_Requirement_. Find each line in the rows below that contains the word "this", and copy those lines.

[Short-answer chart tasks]
★ ★ ★ ★

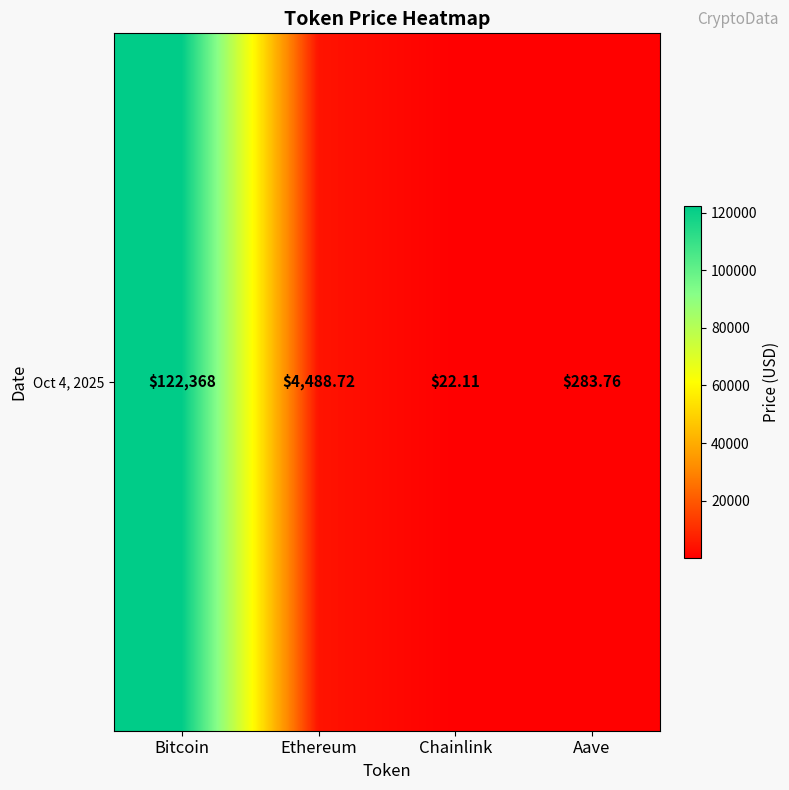

Reading right to left, list all the values displayed in this chart.

Aave=283.8	Chainlink=22.1	Ethereum=4488.7	Bitcoin=122368.0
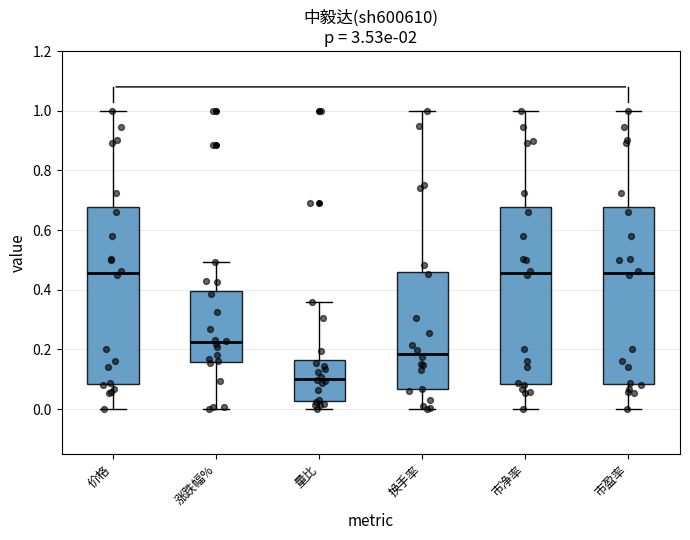

Reading left to right, transcribe this box plot: for each box, give where its median line is, the range the box spans, and where its two whiskers end, as read against the y-axis. The values are not printed on the chart, so give them approximately, as read against the axis.

价格: median 0.46, box 0.08 to 0.68, whiskers 0.00 to 1.00
涨跌幅%: median 0.22, box 0.16 to 0.40, whiskers 0.00 to 0.50
量比: median 0.10, box 0.02 to 0.16, whiskers 0.00 to 0.36
换手率: median 0.18, box 0.06 to 0.46, whiskers 0.00 to 1.00
市净率: median 0.46, box 0.08 to 0.68, whiskers 0.00 to 1.00
市盈率: median 0.46, box 0.08 to 0.68, whiskers 0.00 to 1.00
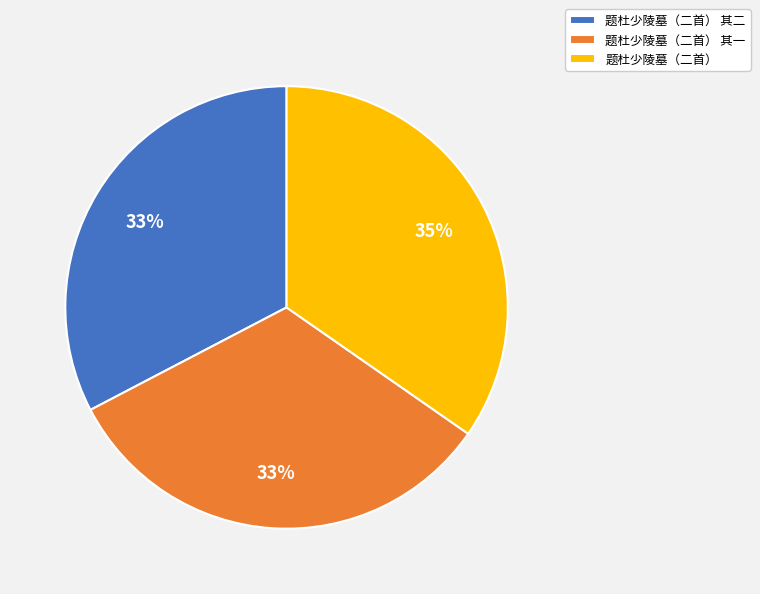

Is there any slice that represents more than half of the pie?

No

★ ★ ★ ★

_Problem solution_.
Reading right to left, list all the values displayed in this chart.
Reading left to right, transcribe this box plot: for each box, give where its median line is, the range the box spans, and where its two whiskers end, as read against the y-axis. The values are not printed on the chart, so give them approximately, as read against the axis.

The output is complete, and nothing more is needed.